PAGE EXCERPT below:

Rikke Kvist Preisler

Current Position: Post-Doc,  National Estuarine Research Reserve (NERR)

Contact Information

rikke@elkhornslough.org

Elkhorn Slough National Estuarine Research Reserve
1700 Elkhorn Road, Watsonville, CA 95076
phone: 831-728-2822 / fax: 831-728-1056

http://www.elkhornslough.org/staff.htm

Education

PhD University of California, Santa Cruz (2009)

BS University of California, Santa Cruz

AA biology, De Anza College, Cupertino, California

Research Interests

My interests are biogeographic variation in life history traits and species interactions of species with large geographic ranges. More specifically, I’m interested in how genetic diversity, lifehistory traits and behavior differ between invaded and native ranges of the European green crab, Carcinus maenas. The focus of my research is to develop and compare different indicators of invasion success and characterize variation in these indicators at a biogeographic scale. Results from crab monitoring in Elkhorn Slough, California have shown that while relative abundances of native crabs have been declining since 2001, relative abundance of the European green crab has been increasing. This intriguing pattern has brought to our attention that the invasion success of the European green crab is highly variable in different estuaries and bays. I am quantifying and comparing success of the green crab in estuaries and bays on the US West Coast, the US East Coast, and in Europe by measuring variation in abundance, morphology, and behavior of the European green crab. Many invasive species studies focus on one aspect of the invader or the invaded community, in one area. Instead of this depth of focus, I aim for breadth, both geographically and in rapid assessment of multiple attributes of the invasive species and the communities it is found in. From the results of this study we will enhance our understanding of the complex ecological interactions that drive invasion success or failure. I investigate whether behavioral traits and native/non-native crab interactions affect invasion success, and consequently will be able to provide coastal and reserve managers with key tools for predicting invasion patterns and identifying areas vulnerable to invasion.

End of PAGE EXCERPT.
STORED DATA below:

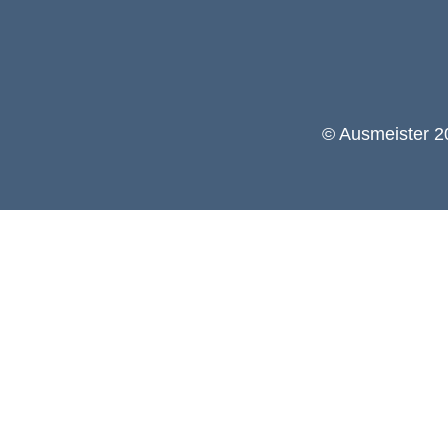
© Ausmeister 20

End of STORED DATA.

BRIEF 1.
List the degrees given under Education in the researcher profile, with the school for each.
BRIEF 2.
Quote the researcher profile word for word, starting at "Contact Information" and ending at "Santa Cruz (2009)".
These lines have no connection to the profile of the crab researcher.

WRITTEN ANSWER 1.
PhD, University of California, Santa Cruz (2009)
BS, University of California, Santa Cruz
AA in biology, De Anza College, Cupertino, California

WRITTEN ANSWER 2.
Contact Information

rikke@elkhornslough.org

Elkhorn Slough National Estuarine Research Reserve
1700 Elkhorn Road, Watsonville, CA 95076
phone: 831-728-2822 / fax: 831-728-1056

http://www.elkhornslough.org/staff.htm

Education

PhD University of California, Santa Cruz (2009)